Holly Warlick can't reach for a book or a manual. There are limits to the experience from which she draws.
So perhaps it stands to reason then that Tennessee's associate head coach couldn't foresee the Lady Vols' women's basketball season taking such a calamitous turn. In advance of its showdown with No. 7 Kentucky (21-3, 10-1 SEC) at Thompson-Boling Arena on Monday (TV: ESPN2, 7 p.m.), No. 11 Tennessee (17-7, 8-3) still is coming to grips with the latest broadside — a 93-79 thrashing at the hands of Vanderbilt on Thursday in Nashville.
"I never thought it would play out like this, not one bit'' Warlick said.
In the next breath, she added: "But you never imagine Pat getting a sickness either."
The reference was to UT head coach Pat Summitt, who announced last August that she had been diagnosed with early onset dementia, Alzheimer's type, but would continue coaching. As Summitt's right-hand woman, Warlick braced for a change in her role. Nearly six months later, Warlick concedes: "It's been a lot harder than I anticipated, but I'm OK."
Other than Summitt, no one on Tennessee's staff is more familiar with the program's history and traditions than Warlick. She was an All-American point guard from 1976-80 and has been an assistant coach since 1985. She's been through everything from 11-loss seasons to all eight national championships.
She has assumed more responsibility the past few seasons pertaining to practice, strategy and game management.
But nothing she's experienced in the past four decades could prepare her for the seismic shift in Summitt's situation this season. Incorporating such extraordinary circumstances into a daily
routine has been an undertaking for which there is no blueprint.
"There's not a leadership book that has been written (for this),'' Warlick said. "It's a day-to-day thing. Every day brings a daily challenge."
And one of the biggest might be the one thing that technically hasn't changed. Despite her diminished role, Summitt still is the head coach.
"I'm still working for Pat Summitt,'' Warlick said. "And I'm going to put forth my best effort to work for her. Hopefully things can stay afloat."
Before leaving UT in 2003 to become the head coach at Kentucky, Lady Vols assistant Mickie DeMoss sat in Warlick's chair as the associate head coach. She has reflected back to those days and wondered: "If all of a sudden Pat needed me to step up and be in the forefront, to be the face of the program, the voice of the program, would I have been ready for that?"
"It's almost like Holly's learning on the job," DeMoss said.
And the job changes on a regular basis.
"I know Holly has the utmost respect for Pat,'' DeMoss said. "She never wants to feel like she oversteps her boundaries, but she also has to feel like every ship has got to have a captain.
"I think that at times when Pat is more involved than others, then Holly probably has to pull back more. And then days when Pat is not as engaged, then she has to step up more. I think we all feel that to a certain degree but it falls a little harder on Holly's shoulders."
Despite Warlick's responsibilities, she said that the coaches have tried to make the shift in roles work with a team-like approach. DeMoss and fellow assistant Dean Lockwood both have been head coaches and have a combined 65 seasons of coaching experience.

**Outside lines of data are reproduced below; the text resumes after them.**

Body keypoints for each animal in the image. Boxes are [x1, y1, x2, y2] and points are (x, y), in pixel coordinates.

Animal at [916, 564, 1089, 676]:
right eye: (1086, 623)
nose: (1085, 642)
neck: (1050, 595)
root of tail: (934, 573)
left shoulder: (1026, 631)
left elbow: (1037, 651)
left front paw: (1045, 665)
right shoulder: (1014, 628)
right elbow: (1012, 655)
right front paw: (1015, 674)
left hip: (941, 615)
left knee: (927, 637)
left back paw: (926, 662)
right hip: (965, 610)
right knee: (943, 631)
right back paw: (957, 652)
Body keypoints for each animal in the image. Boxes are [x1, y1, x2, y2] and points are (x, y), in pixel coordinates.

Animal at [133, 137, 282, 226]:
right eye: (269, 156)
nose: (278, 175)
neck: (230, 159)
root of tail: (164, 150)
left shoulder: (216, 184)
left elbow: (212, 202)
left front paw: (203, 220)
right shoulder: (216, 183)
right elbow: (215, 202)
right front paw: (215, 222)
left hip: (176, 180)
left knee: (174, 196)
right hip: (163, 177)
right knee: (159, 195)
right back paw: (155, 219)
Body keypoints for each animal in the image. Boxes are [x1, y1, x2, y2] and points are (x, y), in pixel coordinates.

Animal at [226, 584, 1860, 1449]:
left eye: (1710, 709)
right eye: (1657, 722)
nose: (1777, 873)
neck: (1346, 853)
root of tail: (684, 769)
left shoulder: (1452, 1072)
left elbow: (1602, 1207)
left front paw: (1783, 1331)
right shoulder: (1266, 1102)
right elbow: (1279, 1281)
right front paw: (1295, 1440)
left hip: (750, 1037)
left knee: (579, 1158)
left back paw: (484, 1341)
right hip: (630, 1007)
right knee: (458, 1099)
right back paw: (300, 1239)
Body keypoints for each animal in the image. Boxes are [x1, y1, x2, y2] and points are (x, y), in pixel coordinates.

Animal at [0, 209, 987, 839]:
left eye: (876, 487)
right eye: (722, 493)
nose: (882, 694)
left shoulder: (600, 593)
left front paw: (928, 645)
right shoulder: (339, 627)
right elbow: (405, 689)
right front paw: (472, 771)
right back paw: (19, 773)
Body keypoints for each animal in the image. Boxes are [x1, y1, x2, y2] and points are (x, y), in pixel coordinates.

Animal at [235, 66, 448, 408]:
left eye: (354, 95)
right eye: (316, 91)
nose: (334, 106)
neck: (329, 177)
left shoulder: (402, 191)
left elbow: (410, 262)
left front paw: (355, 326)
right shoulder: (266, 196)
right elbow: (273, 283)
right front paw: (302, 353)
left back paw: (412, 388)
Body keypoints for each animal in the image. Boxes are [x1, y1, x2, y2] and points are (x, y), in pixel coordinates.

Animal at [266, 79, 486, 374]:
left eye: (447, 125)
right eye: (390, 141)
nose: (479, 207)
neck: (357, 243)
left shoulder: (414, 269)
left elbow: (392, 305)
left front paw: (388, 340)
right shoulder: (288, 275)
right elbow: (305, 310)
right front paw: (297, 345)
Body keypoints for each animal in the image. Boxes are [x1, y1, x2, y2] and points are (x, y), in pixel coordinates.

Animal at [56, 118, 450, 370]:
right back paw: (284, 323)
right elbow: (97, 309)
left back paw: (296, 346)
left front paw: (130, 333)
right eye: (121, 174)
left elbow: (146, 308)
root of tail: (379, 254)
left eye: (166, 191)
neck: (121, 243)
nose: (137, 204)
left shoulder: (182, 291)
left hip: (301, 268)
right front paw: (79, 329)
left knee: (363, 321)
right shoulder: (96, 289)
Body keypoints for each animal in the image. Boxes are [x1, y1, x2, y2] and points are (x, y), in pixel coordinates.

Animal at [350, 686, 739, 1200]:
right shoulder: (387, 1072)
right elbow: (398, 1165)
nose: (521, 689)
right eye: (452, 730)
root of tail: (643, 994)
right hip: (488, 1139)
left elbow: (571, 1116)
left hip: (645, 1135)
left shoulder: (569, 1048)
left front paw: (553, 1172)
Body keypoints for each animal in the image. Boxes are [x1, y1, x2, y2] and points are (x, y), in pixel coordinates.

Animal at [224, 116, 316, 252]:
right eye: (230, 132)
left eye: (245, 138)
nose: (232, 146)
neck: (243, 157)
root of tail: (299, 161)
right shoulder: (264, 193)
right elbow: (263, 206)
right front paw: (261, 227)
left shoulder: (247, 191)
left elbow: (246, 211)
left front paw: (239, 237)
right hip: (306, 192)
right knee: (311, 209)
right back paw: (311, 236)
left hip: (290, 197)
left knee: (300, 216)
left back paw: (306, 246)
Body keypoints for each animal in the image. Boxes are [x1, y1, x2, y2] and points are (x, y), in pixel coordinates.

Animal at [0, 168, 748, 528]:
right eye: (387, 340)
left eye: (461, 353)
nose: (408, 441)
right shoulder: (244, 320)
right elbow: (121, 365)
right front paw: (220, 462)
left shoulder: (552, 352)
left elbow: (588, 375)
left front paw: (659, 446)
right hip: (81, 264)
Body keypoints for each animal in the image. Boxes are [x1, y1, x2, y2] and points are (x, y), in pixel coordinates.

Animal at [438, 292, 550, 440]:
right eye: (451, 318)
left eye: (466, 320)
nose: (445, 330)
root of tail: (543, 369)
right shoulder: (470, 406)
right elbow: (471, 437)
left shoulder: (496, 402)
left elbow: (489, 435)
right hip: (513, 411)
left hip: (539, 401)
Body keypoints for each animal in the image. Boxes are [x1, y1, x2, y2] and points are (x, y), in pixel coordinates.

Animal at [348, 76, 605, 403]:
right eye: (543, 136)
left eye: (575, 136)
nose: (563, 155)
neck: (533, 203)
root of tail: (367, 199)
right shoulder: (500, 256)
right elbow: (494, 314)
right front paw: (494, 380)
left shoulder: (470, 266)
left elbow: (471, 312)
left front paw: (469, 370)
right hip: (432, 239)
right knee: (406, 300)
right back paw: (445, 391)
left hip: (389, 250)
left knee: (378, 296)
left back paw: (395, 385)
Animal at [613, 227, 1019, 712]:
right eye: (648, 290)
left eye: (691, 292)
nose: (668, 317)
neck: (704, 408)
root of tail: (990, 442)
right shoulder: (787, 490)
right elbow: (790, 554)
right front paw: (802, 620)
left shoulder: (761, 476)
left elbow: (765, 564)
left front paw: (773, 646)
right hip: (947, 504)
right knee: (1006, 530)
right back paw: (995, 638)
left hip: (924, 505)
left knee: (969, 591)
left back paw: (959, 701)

"We're trying to make sure everyone has a voice, everyone has a say,'' Warlick said. "Pat still has her voice and it's still big. We're all in this."
Since the season's start, Warlick has had the biggest say as a spokesperson. She has handled media obligations on a regular basis, including all post-game interview sessions. Even after victories, she's occasionally looked as if she played in the game. The season's strain, however, has been more evident in the past month. Four times in that span, Warlick has had to answer for a loss.
At Notre Dame, she apologized for the team's play after a 72-44 rout. When the Lady Vols blew a seven-point lead in the final five minutes and were upset by South Carolina, 64-60, Warlick seemed bewildered and said, "We were just flat and I don't have an answer for it."
There was a hint of anger in her voice on Thursday as she detailed how Vanderbilt had trampled two of Tennessee's program staples, defense and rebounding.
As if that wasn't tough enough, Warlick also had to field an awkward question Thursday about Summitt's future, specifically whether she thought this was the last game Summitt will coach at Memorial Gymnasium.
"I don't think so," Warlick said. "I mean Pat is coaching. She still is coaching and she's going to continue to coach. So I hope it's not the last time and I have not heard if it is or isn't. She's still the head coach of this basketball team."
Warlick realizes how difficult the season has been on everyone involved. She empathizes with the players in acknowledging, "They're still kids." She lauds the ongoing support of the university administration by saying, "It's amazing how positive they've been."
And Monday night, no matter the degree of difficulty, Warlick will enter an interview room and offer further explanation about how this unusual season continues to play out.